Widząc na okładce nazwiska trzech znanych językoznawców, można się bowiem spodziewać czegoś na kształt poradnika poprawnej polszczyzny, tymczasem językoznawcy po prostu rozmawiają o tym, czym się zawodowo zajmują, czyli o języku rodzimym, o tym co ich w tym języku zachwyca, co drażni, co się zmienia i w jakim kierunku idą zmiany. Rozmawiają o języku typowym dla użytkowników internetu, języku reklamy, języku polityki czy o — coraz silniejszym — wpływie języka angielskiego na polski. Pomimo moderacji rozmowy często odbiegają od wyznaczonego tematu, by tylko czasami powrócić do głównego wątku. Z rozmów wynika, że nie ma czegoś takiego, jak jedna wzorcowa polszczyzna. To, co jest dopuszczalne, i nawet prawidłowe w rozmowach między studentami, będzie już niestosowne w rozmowie pomiędzy studentem a wykładowcą; sposób, w jaki pracownicy naukowi rozmawiają pomiędzy sobą, nie będzie już właściwy kiedy będą rozmawiać ze studentami albo kiedy będą występować publicznie. Wszystko zależy bowiem, nie tylko — jak sugeruje tytuł książki — od przyimka, ale i od kontekstu sytuacyjnego.
Kiedy czytałam recenzje Wszystko zależy od przyimka, zwróciłam uwagę, że największe kontrowersje, czy wręcz głęboki niesmak wśród czytelników wzbudziła wypowiedź prof.
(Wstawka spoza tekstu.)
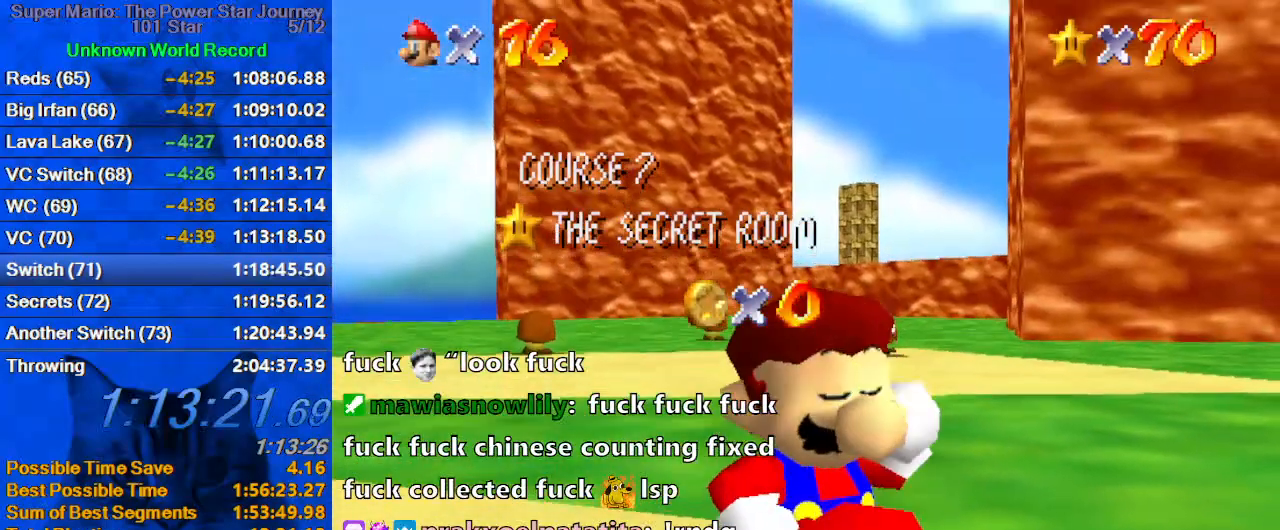
{"keys": [], "events": []}
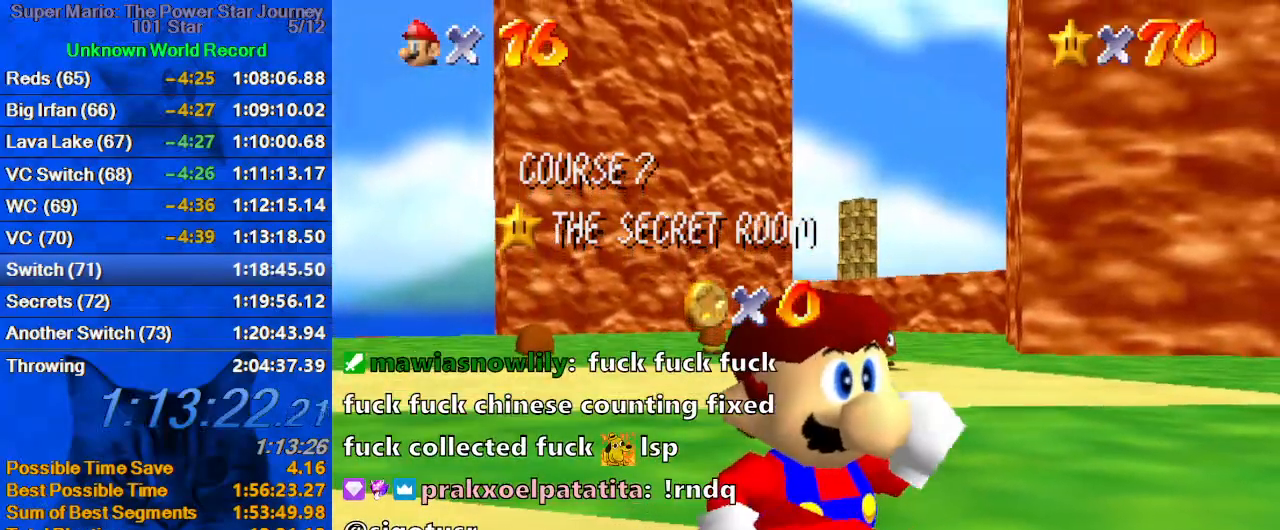
{"keys": [], "events": []}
Miodka, że
(…) gdyby Żeromski był Amerykaninem czy Anglikiem i wziąłby go na tapetę jakiś znany reżyser, to takie Przedwiośnie byłoby szlagierem światowym*.
Przedmiotem kontrowersji była nie tyle wartość Przedwiośnia, ile fakt, że sam profesor Miodek, autorytet, człowiek, do którego dzwonią ludzie, kiedy mają jakieś wątpliwości co do poprawności jakiegoś sformułowania, powiedział, że ktoś mógłby wziąć „na tapetę” zamiast „na tapet”. Sama czytając rozmowy profesorów, też zwróciłam na to uwagę, ale błąd ów nie wzbudził we mnie oburzenia. Po pierwsze dlatego, że prof. Miodek jest też tylko człowiekiem i błędy lub przejęzyczenia też mogą mu się zdarzyć. Po drugie dlatego, że Wszystko zależy od przyimka to rozmowy. Nagrywane, a następnie przepisywane. Więc żebym miała pewność, że owa „tapeta” rzeczywiście padła z ust Miodka, musiałabym wysłuchać nagrania. Mogłoby się wówczas okazać, że błąd leży po stronie osoby dokonującej transkrypcji, która źle zapisała oraz korektorki, która błąd przeoczyła. Dlatego też nadal będę coś brać na tapet, a nie na tapetę, a jeśli zdarzy mi się przejęzyczenie, z pewnością nie powiem, że tak jest prawidłowo, bo sam profesor Miodek tak mówi.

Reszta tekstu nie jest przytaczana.